Birthdays are a good time to bring out the memories. They seem to pop out of nowhere in fact. Just sitting around the table with kids and grandchild seems to have that effect on the conversation.
Kieran was sitting in the highchair at the restaurant tonight. Crackers were scattered all around – tray, seat and floor. And Grandpa was trying to slip him a few sips of pop that he is NOT ALLOWED to have at his young age. Grandpa(Leo) began to reminiss about Eric sitting and covering himself with chocolate in his highchair when we lived for a year in Belgium.
And then the conversation turned to another time – a few years later – and chocolate, and Kieran’s dad (David).
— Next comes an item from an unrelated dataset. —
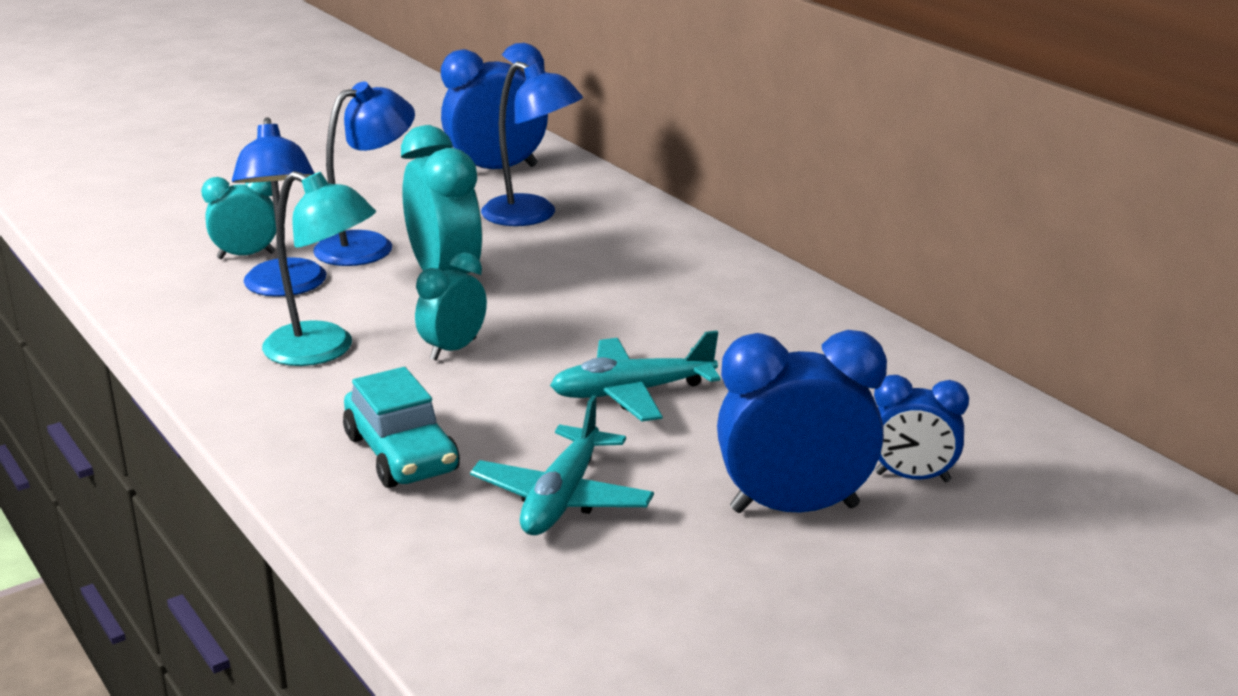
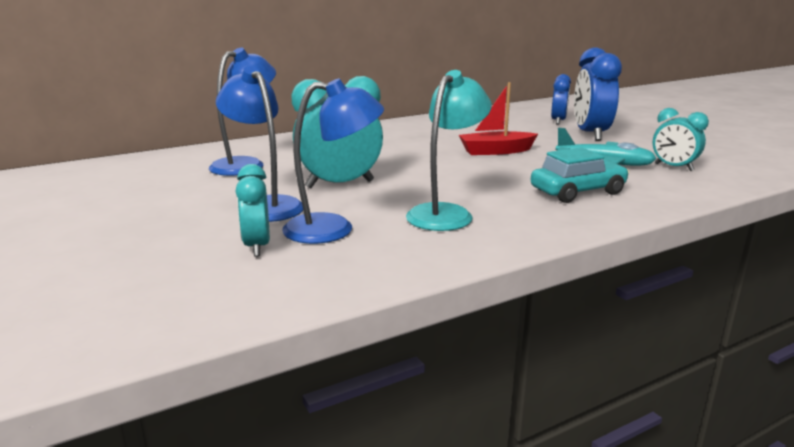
camera: 85 degrees left, 5 degrees down
turquoise clock [415,252,487,360] -> turquoise clock moved to [653,108,709,171]
blue clock [441,43,548,169] -> none
turquoise plane [550,330,721,421] -> red boat [459,82,538,155]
We were on “home assignment” – a euphenism for a good old fashioned furlough from the mission field. Furlough – the required return to North America after a four year stint on “the field” – in our case Zaire. It was our first. Home assignments were so named to give a certain idea that while we were back in North America we were not just lazing around. Our first was also a time of recovery for Leo as he had contracted TB. So we were allowed to do regular work instead of travelling around the country in Canada and the US speaking.
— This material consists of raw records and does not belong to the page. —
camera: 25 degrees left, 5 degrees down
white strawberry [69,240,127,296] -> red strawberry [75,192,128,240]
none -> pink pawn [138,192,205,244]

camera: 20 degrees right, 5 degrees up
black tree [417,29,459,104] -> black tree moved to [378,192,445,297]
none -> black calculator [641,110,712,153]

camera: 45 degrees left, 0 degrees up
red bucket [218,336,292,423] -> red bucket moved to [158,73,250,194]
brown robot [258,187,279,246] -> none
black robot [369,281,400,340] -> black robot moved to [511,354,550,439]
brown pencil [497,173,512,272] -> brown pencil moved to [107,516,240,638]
Towards the spring, we were invited to make a trip down to the USA to speak in a few churches in California. When you have just spent six months in a cold Saskatchewan winter after three years in the tropics, it is not hard to feel the call to go south to speak. So just before Easter we flew off southward, speaking in several churches which supported our family.
While we were in the San Francisco area, we made a trip out to Turlock to visit another missionary family. They had a pool and we were excited about seeing them again too. On the way, I picked up a bag of those tiny little chocolate bars. I thought they would be nice for treats for the kids and since they were small, the boys wouldn’t overdo it by having one now and then. The boys liked chocolate and so it was a real treat for them and a good way to bribe them when they needed it.
That evening David found the bag. He found it and sat down and ate every last one of those little chocolate bars. That evening and night he was sick – stuff coming out of both ends!
We got home a few days later to begin the Easter holidays with our families. This was the first time the boys had been around to be indulged by the grandparents with Easter candy. And of course chocolate. They both got very large chocolate Easter bunnies. Eric thouroughly enjoyed the attention and the surprise. David – two at the time – had learned a lesson. Chocolate makes you sick. It was several years before time erased those memories of his and he was willing to try chocolate again.
Tonight we had chocolate cake for my birthday. I think he is cured but he still remembers the year he refused the chocolate bunny.